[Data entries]
○ ○ ○ ○ ○ ○ ○

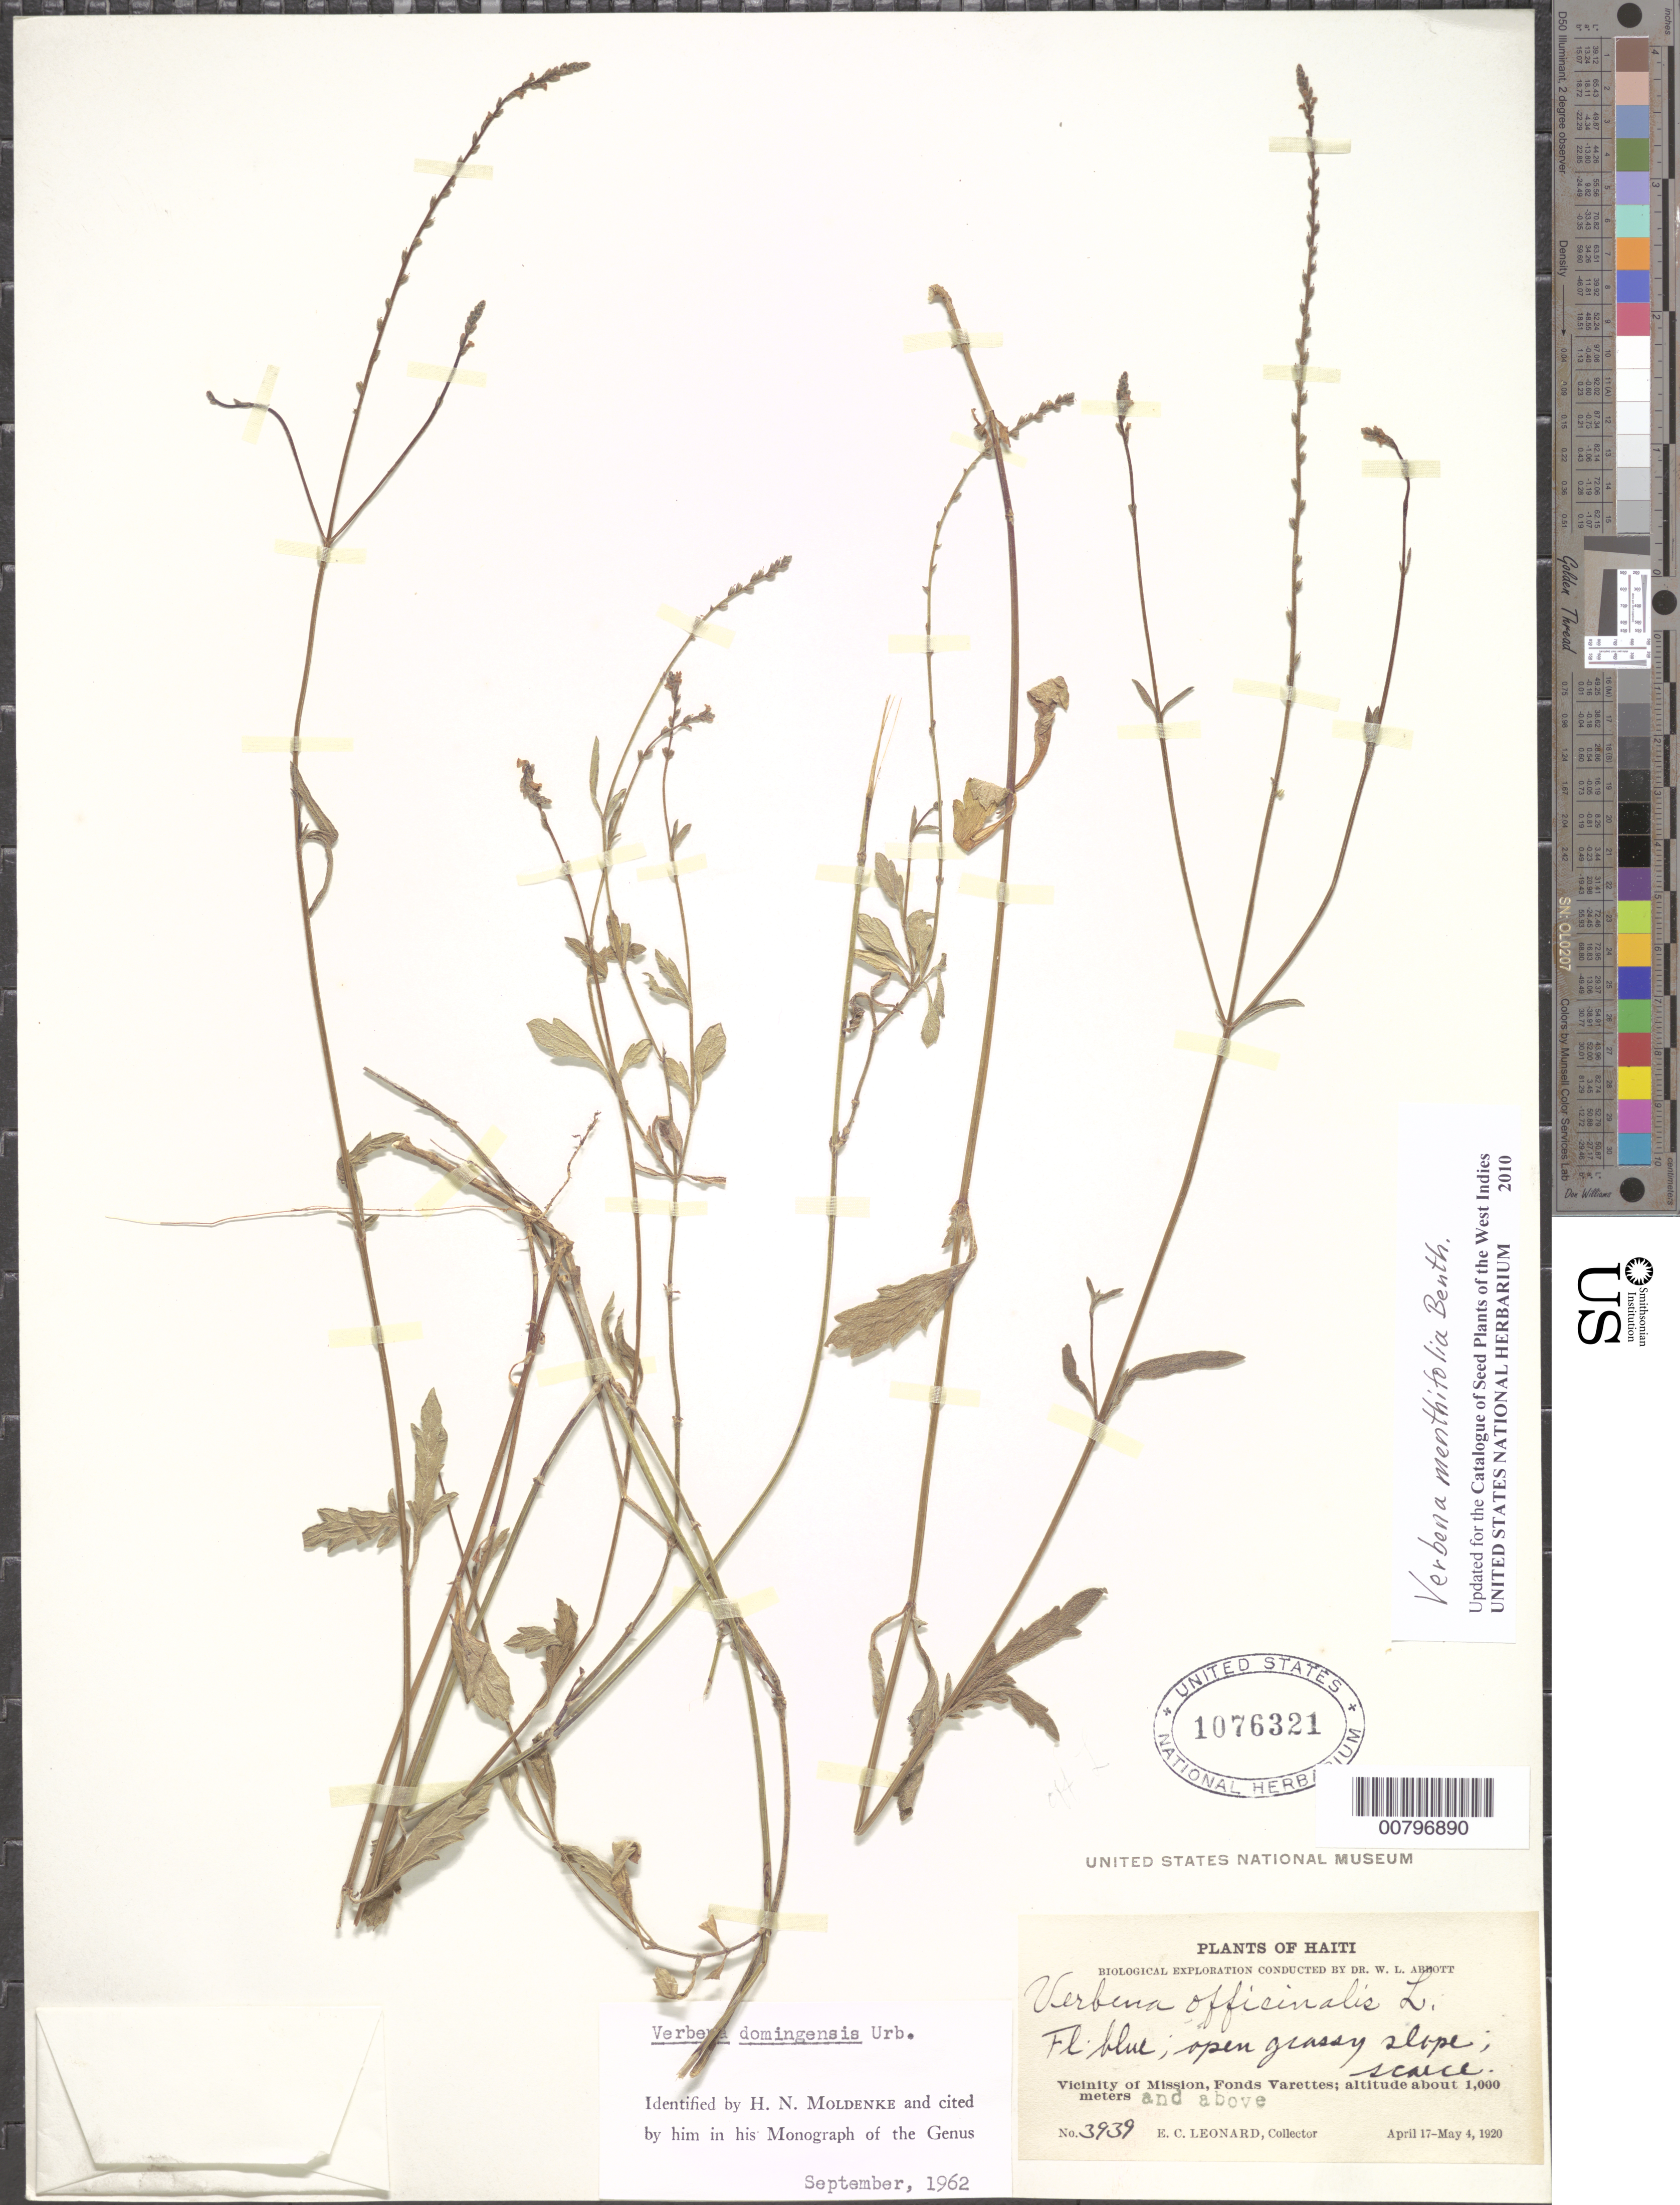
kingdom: Plantae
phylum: Tracheophyta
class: Magnoliopsida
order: Lamiales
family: Verbenaceae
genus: Verbena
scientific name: Verbena officinalis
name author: L.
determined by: Moldenke, H. N.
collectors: E. C. Leonard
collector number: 3939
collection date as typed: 17 Apr 1920 to 05 May 1920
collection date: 1920-04-17/1920-05-05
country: Haiti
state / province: Ouest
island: Hispaniola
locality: Vicinity of Mission, Fond Verrettes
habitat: Open grassy slope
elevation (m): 1000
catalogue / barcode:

○ ○ ○ ○ ○ ○ ○

In the records above, replace "locality" with "location" and leave everything else unchanged. Omit the pictures from your answer.

kingdom: Plantae
phylum: Tracheophyta
class: Magnoliopsida
order: Lamiales
family: Verbenaceae
genus: Verbena
scientific name: Verbena officinalis
name author: L.
determined by: Moldenke, H. N.
collectors: E. C. Leonard
collector number: 3939
collection date as typed: 17 Apr 1920 to 05 May 1920
collection date: 1920-04-17/1920-05-05
country: Haiti
state / province: Ouest
island: Hispaniola
location: Vicinity of Mission, Fond Verrettes
habitat: Open grassy slope
elevation (m): 1000
catalogue / barcode:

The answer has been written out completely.